Until one has experienced severe pain caused by injury or illness, no one should judge a person for taking strong painkillers. Often, symptoms of a condition such as neuropathy or the effects of a major accident are so intense they interfere with a person’s ability to perform normal, daily functions and only a painkiller will help.
Without such drugs, an individual would be rendered incapable of doing the most ordinary things, and this could result in an altered personality. This affects everyone. A pill like Percocet is the painkiller of choice among numerous doctors trying to help patients cope with pain.
What is Percocet?
When you combine over-the-counter acetaminophen with oxycodone, the result is an effective opioid or narcotic drug only available legally with a prescription and prescribed cautiously by responsible doctors. Percocet is one brand name; there are several, all of them providing the same result: relief from serious pain. Taken as prescribed, these are highly effective and safe.
Who Should Not Take Percocet?
It is extremely important that a patient not assume his doctor will be aware of his entire medical history, especially anything that has gone unreported or is buried deep in a long history of medical treatment. Your doctor does not remember every medication he has prescribed and is capable of missing something like a past history of respiratory problems.
If you have been suffering with gastric complaints but not told your doctor, now is the time to let him know. Individuals with asthma and other breathing issues will probably not be prescribed this drug. Those suffering from gastrointestinal issues should reveal these before taking Percocet or any other narcotic because medication can cause symptoms to become more severe according to pharmacists.
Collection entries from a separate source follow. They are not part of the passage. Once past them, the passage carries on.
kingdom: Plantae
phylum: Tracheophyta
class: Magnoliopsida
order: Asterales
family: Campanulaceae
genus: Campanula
Side Effects of Taking Percocet
Even if you don’t suffer from illnesses related to the stomach or lungs, it is possible to experience distressing side effects while taking any prescription medication. The question is always whether the side effects are more distressing or dangerous than the condition which led you to take the drug.
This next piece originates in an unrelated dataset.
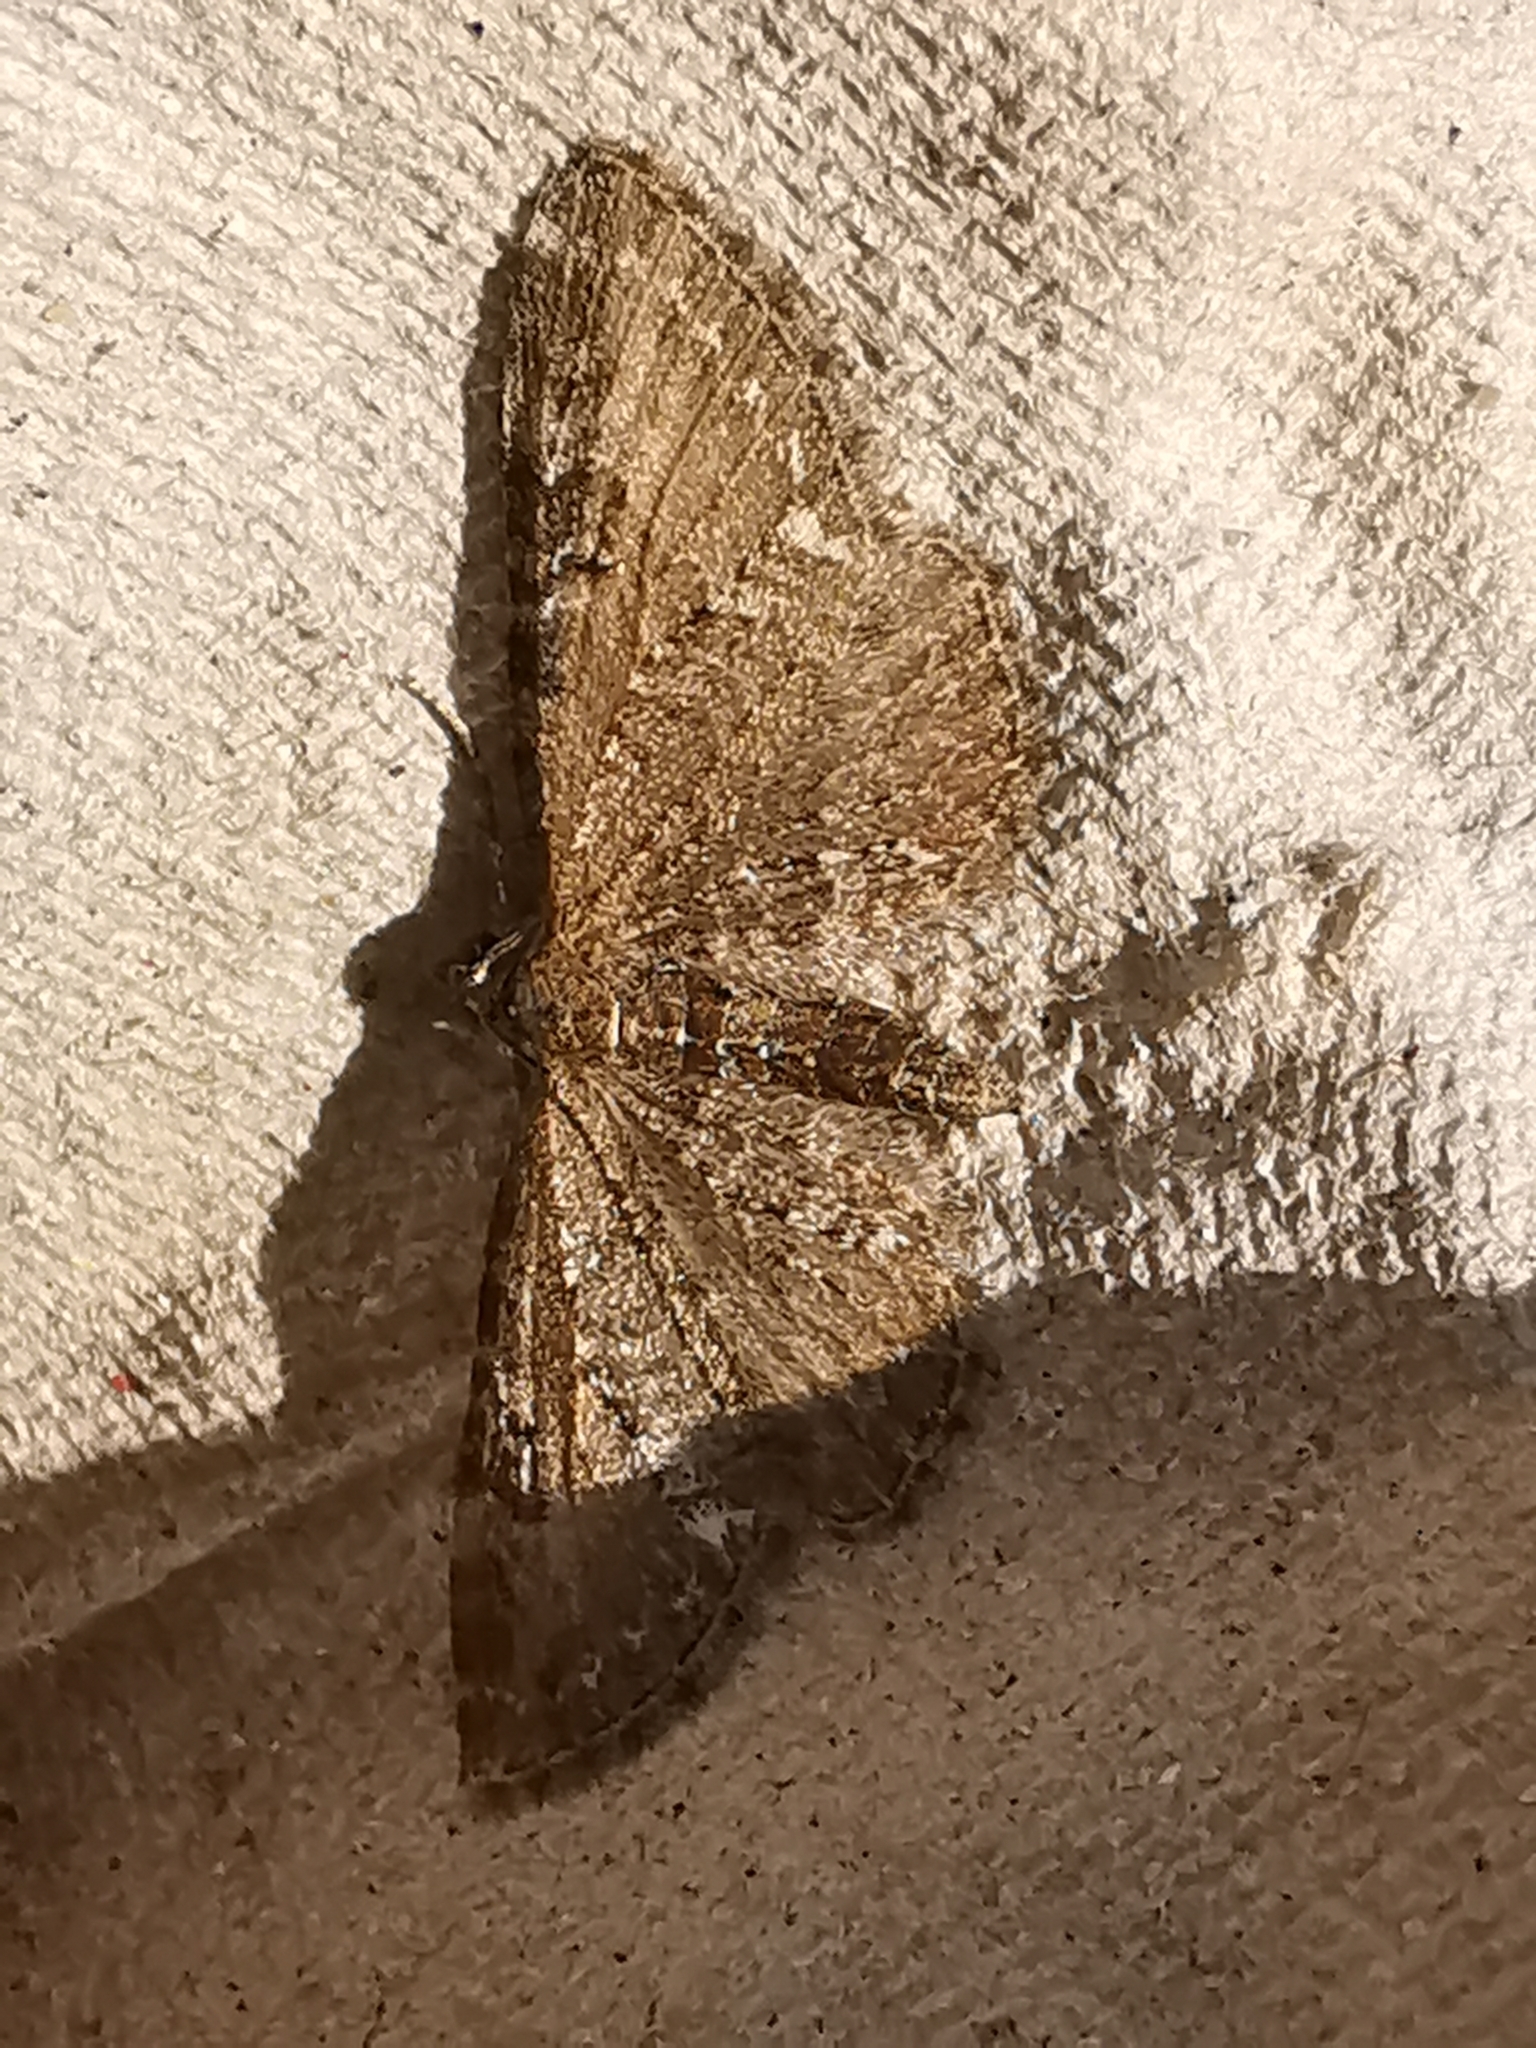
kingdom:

Breathing problems, dizziness, nausea, and itchiness are common complaints. Never take more medication to deal with these side effects before talking to a pharmacist first. Find out if antihistamines taken to stop itching or relieve a rash might interact with Percocet. There might be a safer approach.
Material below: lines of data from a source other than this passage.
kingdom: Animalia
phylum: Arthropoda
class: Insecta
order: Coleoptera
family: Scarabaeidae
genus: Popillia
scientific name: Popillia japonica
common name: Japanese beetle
Patients sometimes lose their appetite, their interest in activities they once loved, or even stop feeling anything at all for a period of time. Drugs like these frequently interfere with moods. Extreme emotions, however, such as panic or deep depression should be addressed quickly.
Addiction to Percocet and other Narcotics
Painkiller addiction has become the “middle class” addiction of the early 21st century. While stereotypes often suggest that substances are commonly abused by this or that class, the reality is that if you can’t afford a prescription for painkillers, it’s much harder to become addicted.
Moreover, prescriptions are some people’s first introduction to narcotic use; an introduction that might never have happened to someone with a stable home life and emotional state if it hadn’t been for a car accident or surgical procedure.
There are men and women in all areas of society who would never have considered taking drugs; they had too much common sense to experiment with heroin, LSD, crack cocaine, or meth. These individuals approached opiates with extreme caution. Later on, in spite of their common sense and good judgment, they developed reliance on these pills to fight pain.
The human body is a miraculous and complex organism. It produces the chemicals needed to fight moderate pain, balance moods, digest food, and perform many other functions, but all in moderation. When extreme situations arise, however, a little bit of help goes a long way.
Unfortunately, taking narcotics for too long or at too-high a dose will cause the body to rely on this external source of painkilling medication as it ceases to produce its own pain-fighting drugs. Restoring normal order takes time, during which a person will experience withdrawal.
Withdrawal is a sign that one can no longer cope with pain naturally. Reducing the dose of a painkiller slowly is strongly advised rather than quitting out-right, all at once. A slow weaning process can prevent the worst sort of withdrawal experience so that one’s body can learn to produce the necessary chemicals and, if necessary, a patient has the opportunity to learn new methods of coping with extraordinary discomfort or pain such as undergoing massage therapy, learning to pray through pain, hydrotherapy, alternative herbs, or physiotherapy.
When a person is unable to withdraw successfully or has started buying Percocet from illegal sources, intervention and rehabilitation might be needed. Medical detox is sometimes needed during which time a doctor supervises cleansing and potentially prescribes other medications to cope with agitation, headaches, and nausea.
After a period of time, in- or out-patient counseling is a good idea and should be tailored to the individual’s needs. Substance abuse triggered by a purely physical incident will probably respond well to out-patient services while someone with mental illness might require an in-depth residential approach.